A franchise can persist as an idea for a while in today’s NBA. Sam Hinkie got three-plus years to tear down the Sixers without even beginning to build them into something. The Giannis Era Milwaukee Bucks haven’t been much more than a lanky fever-dream since drafting the Greek Freak in 2013 and John Hammond is still the team’s general manager. Dell Demps landed Anthony Davis in 2012, saddled him with overpaid veterans, and has kept his job. If a squad has some young talent, or even the mere promise of acquiring an all-star in his prime or a ballyhooed 20-year-old in the near future, they’re understood to be on the right track, or at least adjacent to it.

The Boston Celtics aren’t particularly young, but they have a youth-like substance in the form of the third, 16th, and 23rd picks in Thursday’s draft, the right to swap first-round spots with the sure-to-be-awful Brooklyn Nets in 2017, and the Nets’ 2018 first-rounder. Everyone on the Celts’ roster is eminently tradable and signed to a below-market contract and Brad Stevens is already one of the league’s most effusively praised coaches just three years into his NBA tenure. Danny Ainge has put Boston in a position to succeed by prizing flexibility above all else in the same way Daryl Morey did with his pre-James Harden squads.

While this is sound strategy, it has so far produced a Celtics team that resembles an immaculately appointed used car lot. When every player is on the market, rooting for a franchise becomes complicated. Boston fans have occupied themselves over the past couple seasons by wondering if Jared Sullinger can turn himself into a stretch four and whether Isaiah Thomas is a star or merely a microwave-quick scorer, but those debates are just creative ways of passing time until a couple trades happen or a big-time free agent comes to town and The Real Boston Celtics blink into existence. As a result, all Celts talk has a provisional tone. Jae Crowder might need to take on a more involved role in the offense next season... or maybe he’ll get shipped out for Kevin Love this summer, in which case he’ll immediately stop mattering to New Englanders.

This multiple-mindedness about one’s team is perhaps more prevalent than ever among NBA fanbases given how fluid player movement is in the post-Decision era, but the Celtics are especially purgatorial. They have an outside shot at courting Kevin Durant. The aforementioned Love trade is on the table. They’re reportedly trying to grab either Jahlil Okafor or Nerlens Noel with the third pick and are habitually rumored to be sniffing around DeMarcus Cousins. Ainge has definitely asked the Bulls about what they would want for Jimmy Butler. Or maybe Boston will punt this offseason, draft whoever they like best at three and try to find a franchise player in the midseason trade market or the summer of 2017. Every possibility is in play and they have the pieces to sort out the logistics of just about any transaction.

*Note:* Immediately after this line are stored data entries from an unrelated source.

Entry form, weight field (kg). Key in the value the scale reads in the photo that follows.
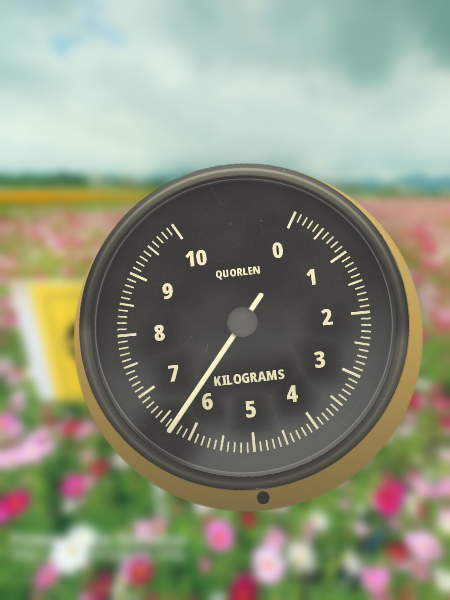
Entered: 6.3 kg
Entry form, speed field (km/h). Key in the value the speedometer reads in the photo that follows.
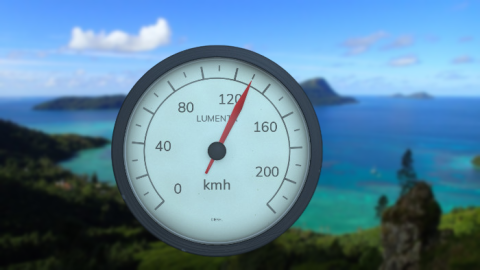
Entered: 130 km/h
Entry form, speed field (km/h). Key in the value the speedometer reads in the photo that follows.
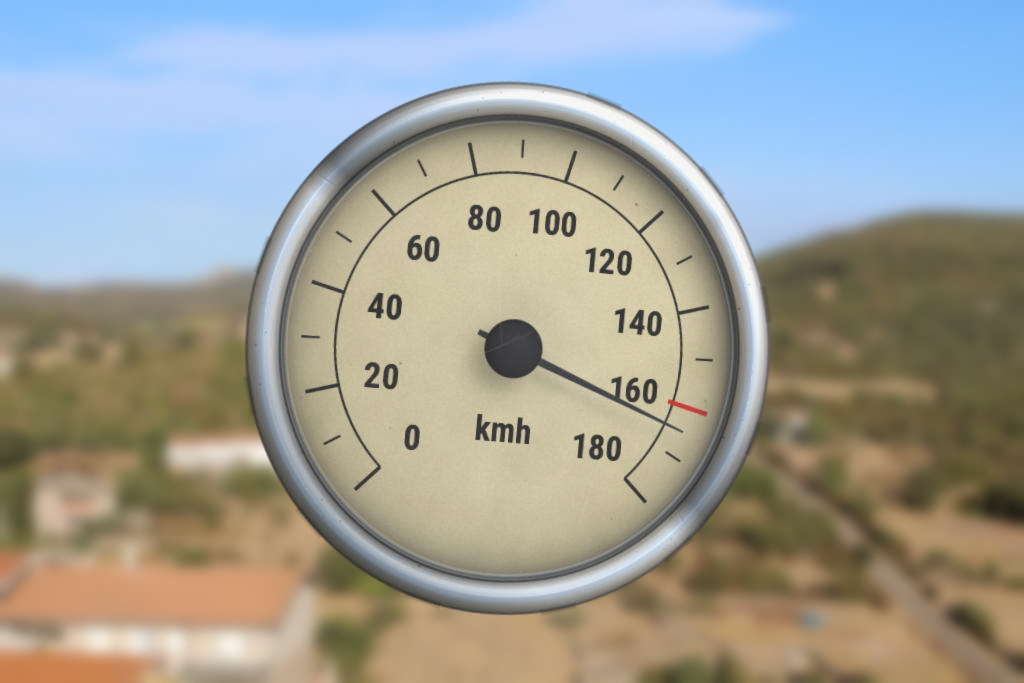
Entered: 165 km/h
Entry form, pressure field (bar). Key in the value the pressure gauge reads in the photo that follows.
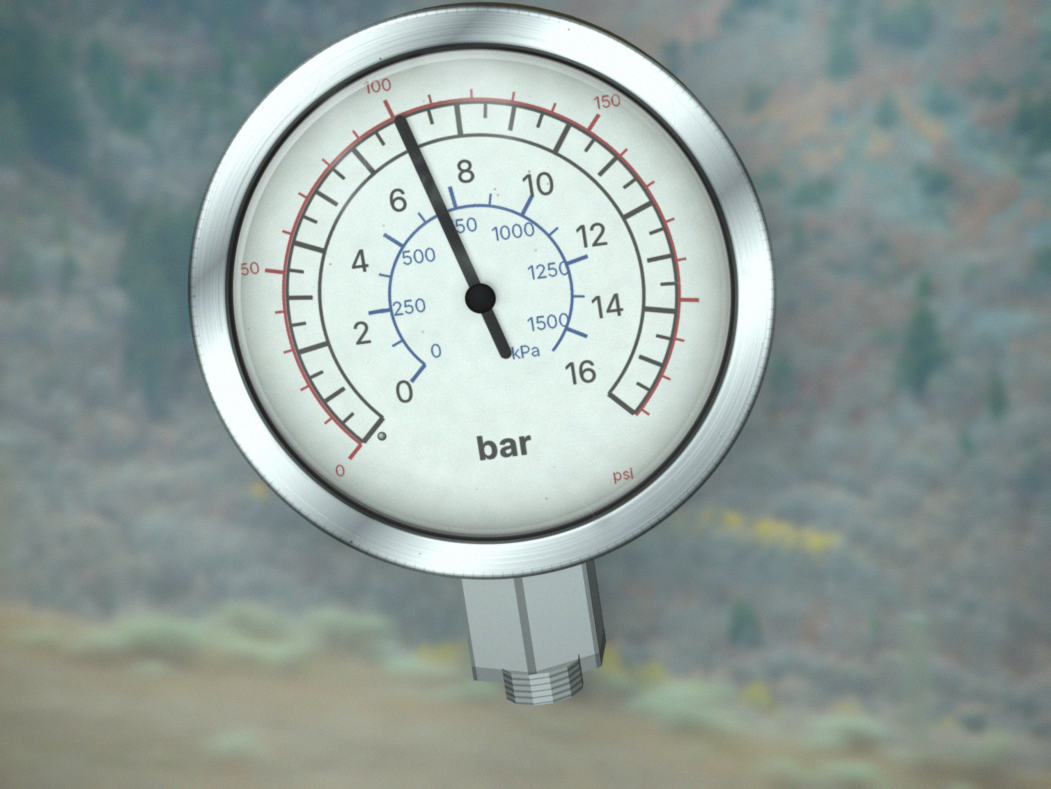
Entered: 7 bar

And yet, the Celtics do have to become an actual basketball team sometime. Ainge’s seat is cool and secure, but he does have a window, here, where he can either use or lose the assets he’s collected. Isaiah Thomas and Avery Bradley are signed through the end of the 2017-18 season. The Nets draft pick gravy train halts in 2018. Every summer, a couple top college programs call up Brad Stevens to see if he’s interested in returning to college. If Ainge has leverage in each of his individual dealings with other front offices, he also has a clock ticking down in the back of his head. Non-stars on cheap contracts are nice; draft choices are swell; but they’re ultimately not what a franchise needs in order to accomplish anything of note.

This era of sports-thought in which fans and media are exceedingly careful not to conflate processes with results has been a net positive insofar as it has allowed franchises to think long-term rather than constantly and unsustainably spackling holes in their lineup that they can never completely fill. We understand that bottoming out can be a strategy and building a squad that doesn’t make sense now might yield a clarified one in the future. We brook three- and five-year plans and have studied the gradual process of team-building. Our appreciation for the moves that precede contender-dom have deepened.

What knocks all of that sideways is that front offices can make all the right moves and never come close to a title. Last week, I wrote about Masai Ujiri pulling a bunch of shrewd maneuvers in Toronto and ending up with a squad that got torched in the Eastern Conference Finals. Ainge might suffer a similar fate if one of those Nets picks doesn’t hit in the lottery and the asking price for every star he’s chasing is just a smidge too steep. The Celtics are in excellent shape, theoretically, but eventually they have to turn their theoretically bright outlook into some players who can help them reach the great heights they aspire to. Ainge projects patience because that what he needs to do. Desperation won’t help him strike the sort of deals he’s seeking. But despite his composed air, one imagines he still feels a nervous, hopeful twinge every time the phone rings.